◆ Goal of the exercise: Collect every line in the records below that contains the string "FACE".
____ Stored data
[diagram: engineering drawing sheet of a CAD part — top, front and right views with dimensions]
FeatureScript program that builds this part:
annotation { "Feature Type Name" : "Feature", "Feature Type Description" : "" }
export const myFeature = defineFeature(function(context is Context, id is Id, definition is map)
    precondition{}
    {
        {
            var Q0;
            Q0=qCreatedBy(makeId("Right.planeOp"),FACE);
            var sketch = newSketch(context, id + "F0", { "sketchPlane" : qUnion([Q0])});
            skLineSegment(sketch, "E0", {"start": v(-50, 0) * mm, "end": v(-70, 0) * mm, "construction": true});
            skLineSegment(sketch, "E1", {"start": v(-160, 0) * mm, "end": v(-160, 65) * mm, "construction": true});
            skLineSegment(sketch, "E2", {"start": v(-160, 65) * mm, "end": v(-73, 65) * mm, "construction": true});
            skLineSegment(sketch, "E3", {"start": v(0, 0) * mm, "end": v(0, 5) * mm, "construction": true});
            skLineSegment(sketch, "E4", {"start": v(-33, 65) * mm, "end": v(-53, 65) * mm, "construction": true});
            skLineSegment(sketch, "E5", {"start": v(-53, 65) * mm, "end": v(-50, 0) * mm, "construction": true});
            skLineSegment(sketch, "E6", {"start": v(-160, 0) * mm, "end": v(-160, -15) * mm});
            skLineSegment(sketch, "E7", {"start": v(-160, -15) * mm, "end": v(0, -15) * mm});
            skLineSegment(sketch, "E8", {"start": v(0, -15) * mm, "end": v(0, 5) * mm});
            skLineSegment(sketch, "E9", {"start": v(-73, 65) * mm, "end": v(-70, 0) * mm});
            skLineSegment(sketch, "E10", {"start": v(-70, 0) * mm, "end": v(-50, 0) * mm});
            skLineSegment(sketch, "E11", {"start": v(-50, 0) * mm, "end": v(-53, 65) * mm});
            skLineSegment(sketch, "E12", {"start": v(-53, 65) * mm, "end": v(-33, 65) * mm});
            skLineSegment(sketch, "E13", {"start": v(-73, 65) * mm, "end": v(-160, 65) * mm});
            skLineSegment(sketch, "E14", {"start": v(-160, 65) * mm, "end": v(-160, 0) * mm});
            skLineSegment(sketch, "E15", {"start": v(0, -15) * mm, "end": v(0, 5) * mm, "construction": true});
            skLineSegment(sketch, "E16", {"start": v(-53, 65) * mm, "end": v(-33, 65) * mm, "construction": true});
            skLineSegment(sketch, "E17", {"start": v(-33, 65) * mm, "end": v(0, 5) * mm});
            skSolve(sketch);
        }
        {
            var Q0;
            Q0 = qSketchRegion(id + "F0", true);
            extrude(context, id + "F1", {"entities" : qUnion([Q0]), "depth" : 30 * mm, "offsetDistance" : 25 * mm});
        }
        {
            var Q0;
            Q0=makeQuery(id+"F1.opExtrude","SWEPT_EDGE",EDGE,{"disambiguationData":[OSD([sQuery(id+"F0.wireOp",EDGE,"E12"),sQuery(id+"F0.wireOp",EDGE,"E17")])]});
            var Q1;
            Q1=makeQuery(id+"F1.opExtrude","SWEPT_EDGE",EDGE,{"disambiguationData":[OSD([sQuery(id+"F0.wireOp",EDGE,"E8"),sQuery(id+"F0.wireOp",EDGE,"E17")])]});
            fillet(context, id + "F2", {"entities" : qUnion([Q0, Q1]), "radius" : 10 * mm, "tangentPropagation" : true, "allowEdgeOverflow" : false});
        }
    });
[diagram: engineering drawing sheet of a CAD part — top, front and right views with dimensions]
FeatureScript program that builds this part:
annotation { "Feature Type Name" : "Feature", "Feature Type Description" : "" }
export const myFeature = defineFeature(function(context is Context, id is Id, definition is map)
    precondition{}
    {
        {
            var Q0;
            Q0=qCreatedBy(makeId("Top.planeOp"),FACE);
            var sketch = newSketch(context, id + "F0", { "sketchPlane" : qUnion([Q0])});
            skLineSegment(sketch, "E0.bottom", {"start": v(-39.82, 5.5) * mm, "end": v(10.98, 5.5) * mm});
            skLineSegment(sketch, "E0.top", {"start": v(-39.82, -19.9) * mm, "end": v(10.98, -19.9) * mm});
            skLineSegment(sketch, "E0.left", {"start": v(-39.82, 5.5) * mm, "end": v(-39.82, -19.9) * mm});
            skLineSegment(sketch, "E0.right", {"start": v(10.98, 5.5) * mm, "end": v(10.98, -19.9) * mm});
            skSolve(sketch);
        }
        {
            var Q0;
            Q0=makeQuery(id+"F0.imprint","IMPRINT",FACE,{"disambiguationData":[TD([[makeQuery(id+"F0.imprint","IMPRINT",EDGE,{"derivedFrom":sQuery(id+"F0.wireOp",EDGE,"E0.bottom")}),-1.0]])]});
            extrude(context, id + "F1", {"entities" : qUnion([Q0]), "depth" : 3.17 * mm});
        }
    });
________
◆ Result below:
            Q0=qCreatedBy(makeId("Right.planeOp"),FACE);
            Q0=qCreatedBy(makeId("Top.planeOp"),FACE);
            Q0=makeQuery(id+"F0.imprint","IMPRINT",FACE,{"disambiguationData":[TD([[makeQuery(id+"F0.imprint","IMPRINT",EDGE,{"derivedFrom":sQuery(id+"F0.wireOp",EDGE,"E0.bottom")}),-1.0]])]});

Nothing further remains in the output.